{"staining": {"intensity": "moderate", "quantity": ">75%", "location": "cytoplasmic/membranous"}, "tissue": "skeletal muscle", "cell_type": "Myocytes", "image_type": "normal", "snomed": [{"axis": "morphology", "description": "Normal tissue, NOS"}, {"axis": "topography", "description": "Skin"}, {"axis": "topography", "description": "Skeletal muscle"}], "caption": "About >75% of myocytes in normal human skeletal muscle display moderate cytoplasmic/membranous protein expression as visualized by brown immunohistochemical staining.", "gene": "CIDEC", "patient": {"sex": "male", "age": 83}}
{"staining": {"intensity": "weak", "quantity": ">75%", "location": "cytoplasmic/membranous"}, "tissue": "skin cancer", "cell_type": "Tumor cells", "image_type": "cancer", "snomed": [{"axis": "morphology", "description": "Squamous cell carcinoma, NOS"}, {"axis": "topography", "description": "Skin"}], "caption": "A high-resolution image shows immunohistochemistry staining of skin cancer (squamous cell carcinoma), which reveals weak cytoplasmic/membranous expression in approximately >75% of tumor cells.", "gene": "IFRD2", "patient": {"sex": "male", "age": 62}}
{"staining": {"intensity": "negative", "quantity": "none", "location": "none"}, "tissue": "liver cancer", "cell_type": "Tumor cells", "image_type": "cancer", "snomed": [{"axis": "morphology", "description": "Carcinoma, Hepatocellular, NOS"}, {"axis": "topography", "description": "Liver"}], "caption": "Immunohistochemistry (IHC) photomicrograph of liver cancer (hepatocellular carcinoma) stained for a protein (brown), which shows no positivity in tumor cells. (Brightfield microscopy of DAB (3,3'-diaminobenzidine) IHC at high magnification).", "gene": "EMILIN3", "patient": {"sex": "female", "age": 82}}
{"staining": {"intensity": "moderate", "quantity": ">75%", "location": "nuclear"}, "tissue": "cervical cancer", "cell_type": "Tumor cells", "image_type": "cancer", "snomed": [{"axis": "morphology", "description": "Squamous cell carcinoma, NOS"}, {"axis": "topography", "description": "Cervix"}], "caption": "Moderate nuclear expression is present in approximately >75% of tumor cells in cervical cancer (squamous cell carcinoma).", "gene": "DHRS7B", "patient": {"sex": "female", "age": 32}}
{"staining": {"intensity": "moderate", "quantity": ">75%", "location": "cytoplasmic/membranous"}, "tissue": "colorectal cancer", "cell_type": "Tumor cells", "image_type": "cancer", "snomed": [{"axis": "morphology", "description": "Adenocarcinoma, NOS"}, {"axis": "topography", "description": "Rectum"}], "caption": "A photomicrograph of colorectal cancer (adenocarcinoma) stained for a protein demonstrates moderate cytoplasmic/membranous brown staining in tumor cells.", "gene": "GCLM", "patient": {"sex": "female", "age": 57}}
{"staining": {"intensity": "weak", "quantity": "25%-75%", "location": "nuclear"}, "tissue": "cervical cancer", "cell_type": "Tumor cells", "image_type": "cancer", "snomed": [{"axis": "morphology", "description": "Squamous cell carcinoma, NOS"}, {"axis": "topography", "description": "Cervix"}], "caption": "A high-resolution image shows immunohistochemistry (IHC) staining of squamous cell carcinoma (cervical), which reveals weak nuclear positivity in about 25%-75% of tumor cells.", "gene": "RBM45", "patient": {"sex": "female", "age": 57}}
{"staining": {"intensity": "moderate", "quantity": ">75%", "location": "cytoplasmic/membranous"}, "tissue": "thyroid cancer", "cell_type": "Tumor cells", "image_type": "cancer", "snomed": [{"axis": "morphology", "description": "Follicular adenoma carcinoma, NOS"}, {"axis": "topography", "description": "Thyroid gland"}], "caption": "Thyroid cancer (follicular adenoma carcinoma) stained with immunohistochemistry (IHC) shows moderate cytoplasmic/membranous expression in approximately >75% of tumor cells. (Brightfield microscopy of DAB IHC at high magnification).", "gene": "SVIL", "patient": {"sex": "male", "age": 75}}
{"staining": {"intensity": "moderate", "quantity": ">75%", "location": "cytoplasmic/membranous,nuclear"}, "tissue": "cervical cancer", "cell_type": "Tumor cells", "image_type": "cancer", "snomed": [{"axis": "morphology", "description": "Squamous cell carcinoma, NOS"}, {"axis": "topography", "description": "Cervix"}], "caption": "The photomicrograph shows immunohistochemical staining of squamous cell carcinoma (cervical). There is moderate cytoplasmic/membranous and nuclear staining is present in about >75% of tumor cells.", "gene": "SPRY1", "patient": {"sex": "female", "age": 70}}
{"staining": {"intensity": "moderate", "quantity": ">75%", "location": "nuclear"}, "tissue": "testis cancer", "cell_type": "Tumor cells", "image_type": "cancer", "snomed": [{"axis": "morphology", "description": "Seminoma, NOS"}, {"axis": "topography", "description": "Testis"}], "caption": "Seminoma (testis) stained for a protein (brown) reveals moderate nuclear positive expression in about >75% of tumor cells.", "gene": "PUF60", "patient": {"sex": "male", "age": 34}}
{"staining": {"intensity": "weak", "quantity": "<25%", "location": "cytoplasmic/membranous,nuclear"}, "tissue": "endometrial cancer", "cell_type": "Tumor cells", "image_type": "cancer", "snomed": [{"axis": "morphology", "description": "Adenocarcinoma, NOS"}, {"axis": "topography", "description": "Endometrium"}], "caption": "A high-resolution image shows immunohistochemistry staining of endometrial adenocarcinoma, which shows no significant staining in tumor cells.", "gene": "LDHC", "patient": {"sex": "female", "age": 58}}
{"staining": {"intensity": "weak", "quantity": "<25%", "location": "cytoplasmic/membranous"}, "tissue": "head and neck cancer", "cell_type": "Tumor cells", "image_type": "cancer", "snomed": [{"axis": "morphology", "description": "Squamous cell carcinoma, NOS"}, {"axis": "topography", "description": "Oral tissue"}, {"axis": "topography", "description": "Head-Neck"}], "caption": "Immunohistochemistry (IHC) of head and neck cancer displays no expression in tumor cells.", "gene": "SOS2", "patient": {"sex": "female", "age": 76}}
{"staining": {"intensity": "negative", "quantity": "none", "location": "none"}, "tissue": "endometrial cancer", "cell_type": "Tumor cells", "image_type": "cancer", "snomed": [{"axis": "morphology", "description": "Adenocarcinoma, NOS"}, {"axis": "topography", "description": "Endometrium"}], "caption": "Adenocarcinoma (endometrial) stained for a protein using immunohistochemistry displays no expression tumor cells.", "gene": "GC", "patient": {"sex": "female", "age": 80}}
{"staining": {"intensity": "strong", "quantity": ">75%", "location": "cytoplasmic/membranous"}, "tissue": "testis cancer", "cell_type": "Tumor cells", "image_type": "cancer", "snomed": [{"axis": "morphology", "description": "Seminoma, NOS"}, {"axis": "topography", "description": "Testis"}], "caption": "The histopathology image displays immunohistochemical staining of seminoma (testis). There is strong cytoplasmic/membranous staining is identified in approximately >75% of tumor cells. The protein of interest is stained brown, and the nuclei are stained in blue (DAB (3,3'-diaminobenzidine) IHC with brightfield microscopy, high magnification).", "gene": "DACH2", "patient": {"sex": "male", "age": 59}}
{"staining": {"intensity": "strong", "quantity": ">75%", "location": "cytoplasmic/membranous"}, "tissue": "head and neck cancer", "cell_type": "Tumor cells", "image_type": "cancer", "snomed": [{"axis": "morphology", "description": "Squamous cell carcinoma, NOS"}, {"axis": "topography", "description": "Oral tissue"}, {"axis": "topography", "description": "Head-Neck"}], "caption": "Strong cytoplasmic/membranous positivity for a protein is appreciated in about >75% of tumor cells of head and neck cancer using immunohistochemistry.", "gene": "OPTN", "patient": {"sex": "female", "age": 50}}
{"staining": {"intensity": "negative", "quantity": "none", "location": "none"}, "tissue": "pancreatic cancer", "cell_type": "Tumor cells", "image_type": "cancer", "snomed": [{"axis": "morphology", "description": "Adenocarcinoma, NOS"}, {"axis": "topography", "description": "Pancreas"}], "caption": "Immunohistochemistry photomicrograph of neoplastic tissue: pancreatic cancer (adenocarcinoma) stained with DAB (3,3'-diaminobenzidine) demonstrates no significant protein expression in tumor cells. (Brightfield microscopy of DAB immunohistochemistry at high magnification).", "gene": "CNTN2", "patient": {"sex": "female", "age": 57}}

## [AIM OF THE EXERCISE]
The answer should consist of the lines from the first line of the entries through the line with "staining of skin", copied exactly.

## [ANSWER BELOW]
{"staining": {"intensity": "moderate", "quantity": ">75%", "location": "cytoplasmic/membranous"}, "tissue": "skeletal muscle", "cell_type": "Myocytes", "image_type": "normal", "snomed": [{"axis": "morphology", "description": "Normal tissue, NOS"}, {"axis": "topography", "description": "Skin"}, {"axis": "topography", "description": "Skeletal muscle"}], "caption": "About >75% of myocytes in normal human skeletal muscle display moderate cytoplasmic/membranous protein expression as visualized by brown immunohistochemical staining.", "gene": "CIDEC", "patient": {"sex": "male", "age": 83}}
{"staining": {"intensity": "weak", "quantity": ">75%", "location": "cytoplasmic/membranous"}, "tissue": "skin cancer", "cell_type": "Tumor cells", "image_type": "cancer", "snomed": [{"axis": "morphology", "description": "Squamous cell carcinoma, NOS"}, {"axis": "topography", "description": "Skin"}], "caption": "A high-resolution image shows immunohistochemistry staining of skin cancer (squamous cell carcinoma), which reveals weak cytoplasmic/membranous expression in approximately >75% of tumor cells.", "gene": "IFRD2", "patient": {"sex": "male", "age": 62}}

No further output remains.